Introduction
In response to Sacha Barber's article (please read his article before you continue), I couldn't help but think about generalizing the approach. After some discussion with Sacha, he suggested that I post a follow up article. So here we go.
Disclaimer: This is my first article, please bear that in mind. I appreciate any feedback. More importantly, as I mentioned to Sacha, I'm entirely new to genetic algorithms, so please do not think of me as any kind of expert. This article is more about generalization than GA specifically. But I think it poses some interesting questions, and I hope it will prompt some discussion.
Recall Sacha's sample problem: from 10 cards labeled 1-10, create two piles A and B, where the sum of the cards in A is as close as possible to 36, and the product of the cards in B is as close as possible to 360.
Generalization
The idea would be to try to create a simple framework that will allow a person wishing to implement a genetic algorithm to do so with as little work as possible, allowing them to focus on the specifics of their fitness tests and trusting that the framework will cycle through the population properly.

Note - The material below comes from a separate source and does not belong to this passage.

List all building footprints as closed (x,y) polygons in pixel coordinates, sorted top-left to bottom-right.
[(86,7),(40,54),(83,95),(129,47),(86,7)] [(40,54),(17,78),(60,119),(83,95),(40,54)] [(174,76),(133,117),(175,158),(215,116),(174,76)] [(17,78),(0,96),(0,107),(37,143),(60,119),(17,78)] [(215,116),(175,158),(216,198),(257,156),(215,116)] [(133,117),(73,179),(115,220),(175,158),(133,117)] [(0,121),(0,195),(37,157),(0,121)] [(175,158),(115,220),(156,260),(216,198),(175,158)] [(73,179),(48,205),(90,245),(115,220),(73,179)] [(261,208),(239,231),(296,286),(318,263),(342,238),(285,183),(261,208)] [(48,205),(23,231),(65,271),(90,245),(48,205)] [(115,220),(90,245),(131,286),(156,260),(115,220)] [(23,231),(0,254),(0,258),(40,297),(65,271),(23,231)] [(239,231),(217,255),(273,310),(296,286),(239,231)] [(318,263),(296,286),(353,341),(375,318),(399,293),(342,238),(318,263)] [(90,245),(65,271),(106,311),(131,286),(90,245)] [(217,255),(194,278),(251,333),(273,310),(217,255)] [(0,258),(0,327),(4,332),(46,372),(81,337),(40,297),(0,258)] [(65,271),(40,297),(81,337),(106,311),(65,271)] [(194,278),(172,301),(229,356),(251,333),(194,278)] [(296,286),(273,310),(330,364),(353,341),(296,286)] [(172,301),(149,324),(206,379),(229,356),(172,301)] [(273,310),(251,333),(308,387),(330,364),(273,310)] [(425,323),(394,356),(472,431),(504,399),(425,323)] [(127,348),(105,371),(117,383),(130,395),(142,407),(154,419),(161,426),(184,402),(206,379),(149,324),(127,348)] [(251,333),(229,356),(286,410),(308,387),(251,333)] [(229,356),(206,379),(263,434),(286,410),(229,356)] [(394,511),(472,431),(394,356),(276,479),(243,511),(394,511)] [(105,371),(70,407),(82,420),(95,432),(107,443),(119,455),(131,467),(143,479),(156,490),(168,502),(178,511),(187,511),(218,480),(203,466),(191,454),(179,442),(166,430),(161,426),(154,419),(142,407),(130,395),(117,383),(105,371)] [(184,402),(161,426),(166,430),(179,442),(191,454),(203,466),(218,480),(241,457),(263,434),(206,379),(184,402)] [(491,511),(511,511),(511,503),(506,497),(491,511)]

I first considered the general approach Sacha described:
Genetic Cycle Part I
- Select two members of the population
- Determine the "winner" 1 and the "loser" 1
- Randomly recombine the winner with the loser
- Randomly mutate the loser
I wondered if perhaps there was any use to more generalization, so just for fun, I took it one step further:
Genetic Cycle Part II
- Select N members of the population, where N > 1
- Determine the W "winners" and the L "losers", where W+L = N
- Randomly recombine the winners with the losers
- Randomly mutate the losers
Now, I don't know how relevant this second generalization is. I'm not even sure it will work properly for N > 2. Sacha suggested that it might end up with a population that lacks sufficient diversity to find a solution:
The only thing you would have to watch is that after some time (n-times round the loop), the population may end up being too similar if you keep a few losers in. The result of which could be that the dominant winner is not different enough, and recombination and mutation won't make enough difference in actually creating an organism which could solve the problem domain.
With that caveat in mind, let's continue.
Why generalize? Well, this - i.e., GA - seems like it's a problem that comes up a lot, so an approach that is easy to reuse would seem appropriate. My idea is to have a base class that works with any N, W, and L, and then make derived classes to suit the situation. Specifically, I made a derived class with N=2, W=1, and L=1, and I called it BinaryGeneticAlgorithm
. Then, I made a derived class of BinaryGeneticAlgorithm
called "CardProblem
". It is hoped that CardProblem
and similar classes are now significantly easier to create.
IGenotype
Before we get to the base classes, we need an interface to work with. IGenotype
provides an interface for, you guessed it, genotypes. It just maintains a list of Gene
objects that are either On
or Off
. (There is some additional code to make Gene
objects "nice" to display in a property browser.)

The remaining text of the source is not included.